• _EXPLORE THE MATERIAL_
A) According to the stripping characteristics text, how long were equal volumes of loaded resin and test solution equilibrated?
B) Return the stretch of the stripping characteristics text from "in table 2." through "in the eluant.", copied word for word.

• _GIVEN TEXT_
-=-=-=-=-

Stripping Characteristics

Various concentrations of H2SO4 and NaCl were tested as eluants for aluminum, magnesium, and iron from loaded resin. Resin-to-aqueous ratios of 1:1 were used for the acid tests; ratios of 1:1 and 1:2 were used for the NaCl tests. Analyses of the eluates were used to calculate the stripping efficiencies of the eluant being tested. Results of stripping tests are given

in table 2. It should be rioted that higher stripping efficiencies obtained from resin-to-aqueous ratios of 1:2 are a result of twice the number of sodium ions in the eluant.

Tests were run to determine the effect of increasing metal concentrations in H2SO4 as eluant on removal of additional aluminum, magnesium, and iron from loaded resin. In planning for multiple-cycle tests, one process selected was recycling of a portion of the eluate with a portion of fresh eluant added. The purpose was to increase the aluminum concentration in the final eluate to a level that would enable easier recovery while reducing the total volume of solution that would require treatment.

To prepare the test solutions, weighed amounts of aluminum, magnesium, and iron sulfates were added to H2SO4 solutions to simulate values expected in repeated recycles of stripping agent. For each test solution, the acid concentration was adjusted so that the total ion concentration remained at 9 equivalents per liter. To prevent crystallization of metal sulfates at room temperature, concentration of metals in H2SO4 could not exceed 21 grams per liter aluminum and 12 grams per liter each of magnesium and of iron. Equal volumes of loaded resin and test solution were equilibrated for 30 minutes, and the final phases were separated and analyzed. The results are shown in table 3. The additional amounts of metals that were removed from the resin in each recycle decreased as the concentrations of metals in the prepared eluant were increased. The aluminum concentration in the eluate was increased from 7 grams per liter in 9-N. H2SO4 to 18.2 grams per liter when the eluant used contained 16.3 grams per liter aluminum.

-=-=-=-=-

• _INFORMATION PROVIDED_

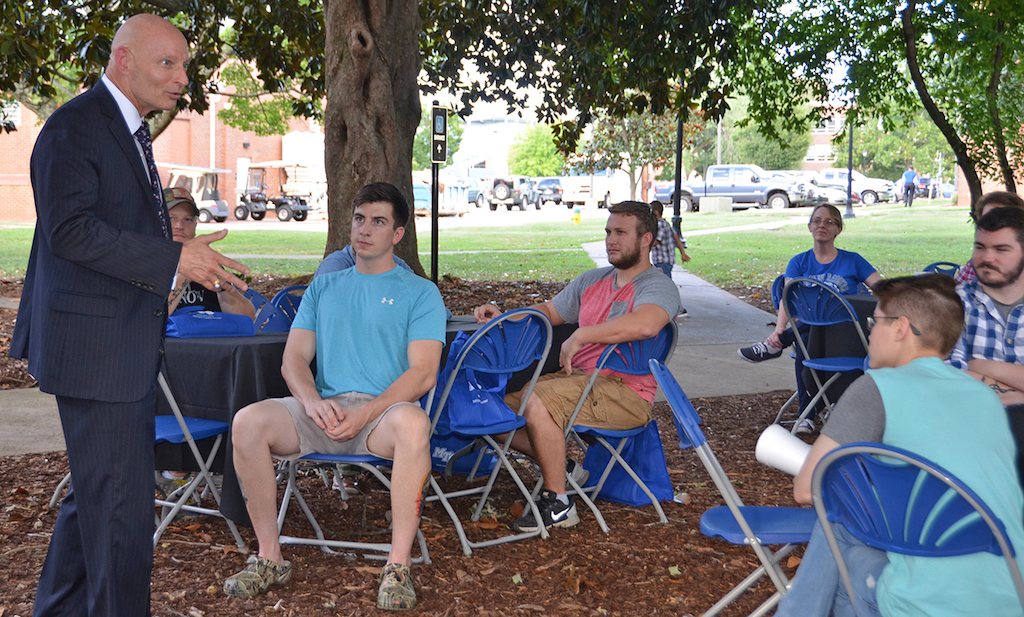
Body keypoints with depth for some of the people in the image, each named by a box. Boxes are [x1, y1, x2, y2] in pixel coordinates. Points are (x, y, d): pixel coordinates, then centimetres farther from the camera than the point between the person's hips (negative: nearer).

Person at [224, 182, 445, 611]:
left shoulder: (420, 293, 10)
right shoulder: (323, 287, 22)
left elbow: (422, 373, -3)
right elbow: (294, 358, 13)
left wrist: (365, 413, -17)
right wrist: (313, 401, -10)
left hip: (384, 410, -3)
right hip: (323, 408, 4)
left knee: (413, 424, -39)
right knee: (248, 422, -25)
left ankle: (399, 565, -29)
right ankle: (269, 557, -13)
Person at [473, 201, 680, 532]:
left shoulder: (658, 287, -8)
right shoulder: (591, 281, 19)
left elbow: (645, 324, -31)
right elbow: (547, 311, 28)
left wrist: (580, 336, -26)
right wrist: (504, 318, 10)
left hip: (624, 393, -8)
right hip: (575, 378, 8)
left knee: (534, 401, -30)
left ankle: (558, 504, -16)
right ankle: (562, 468, 12)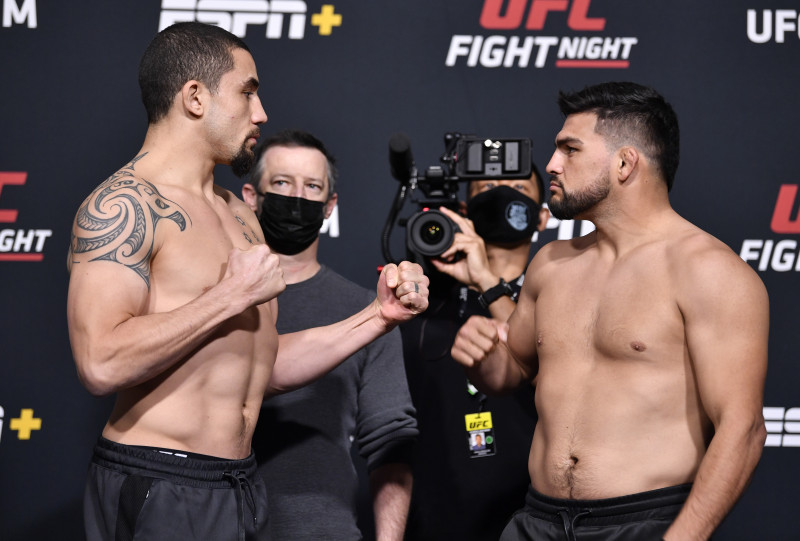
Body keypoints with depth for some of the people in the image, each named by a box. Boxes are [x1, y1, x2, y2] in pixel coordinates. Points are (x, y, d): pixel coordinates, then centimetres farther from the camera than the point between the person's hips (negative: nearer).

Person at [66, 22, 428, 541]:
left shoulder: (239, 216, 17)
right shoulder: (123, 205, -12)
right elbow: (102, 363, -26)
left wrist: (380, 316, 9)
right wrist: (232, 294, -18)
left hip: (240, 484, 9)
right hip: (160, 492, -9)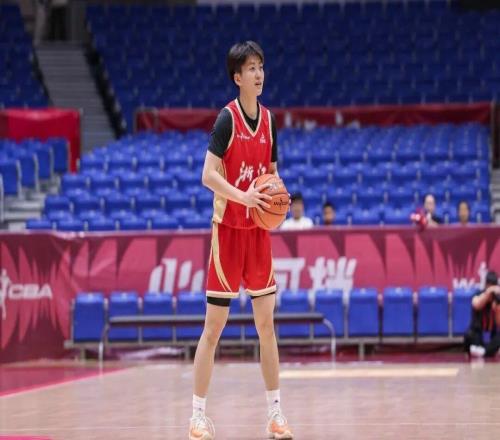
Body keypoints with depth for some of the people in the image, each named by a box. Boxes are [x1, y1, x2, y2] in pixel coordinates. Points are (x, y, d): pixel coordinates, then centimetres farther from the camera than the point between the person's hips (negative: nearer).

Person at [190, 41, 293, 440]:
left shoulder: (268, 119, 7)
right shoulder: (227, 119, -11)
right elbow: (208, 175, -18)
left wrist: (276, 197, -2)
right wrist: (242, 196, -31)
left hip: (259, 230, 6)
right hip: (228, 228, -6)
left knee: (266, 323, 7)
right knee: (214, 326, -2)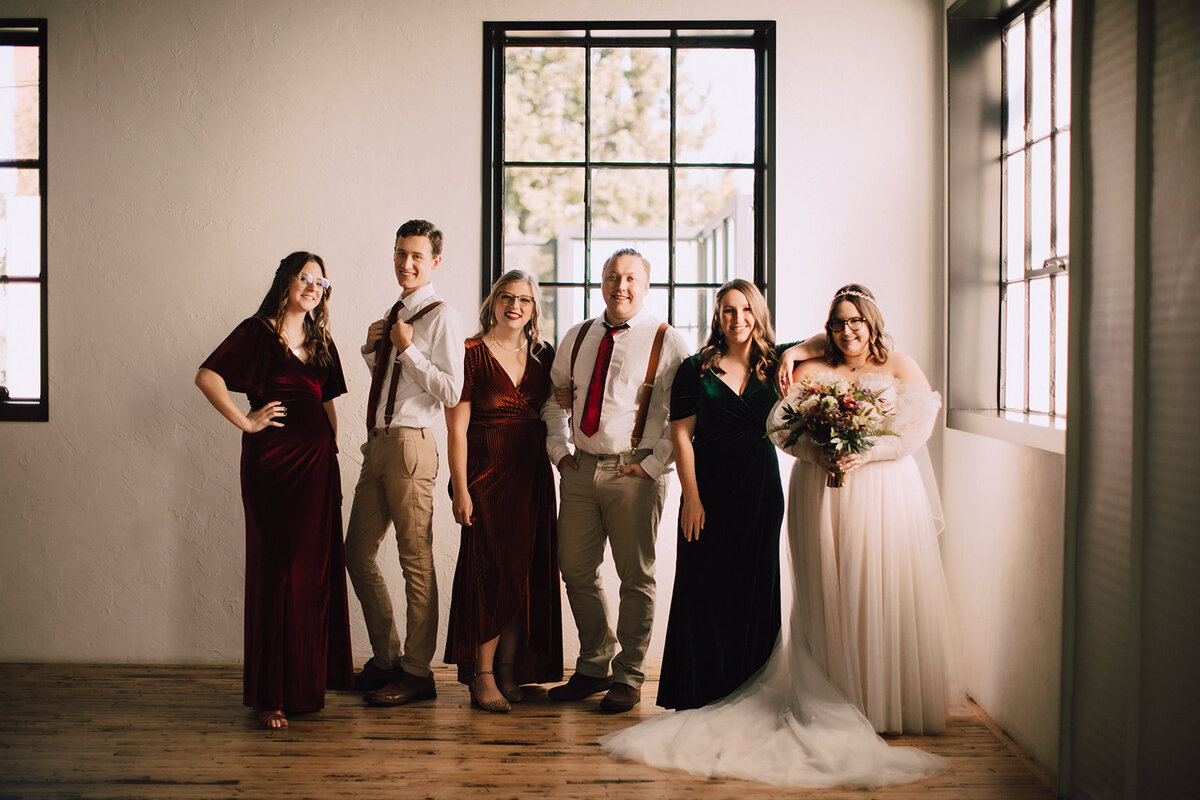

-=-=-=-=-

• _RESULTS IN ORDER_
A) 30 minutes

B)
in table 2. It should be rioted that higher stripping efficiencies obtained from resin-to-aqueous ratios of 1:2 are a result of twice the number of sodium ions in the eluant.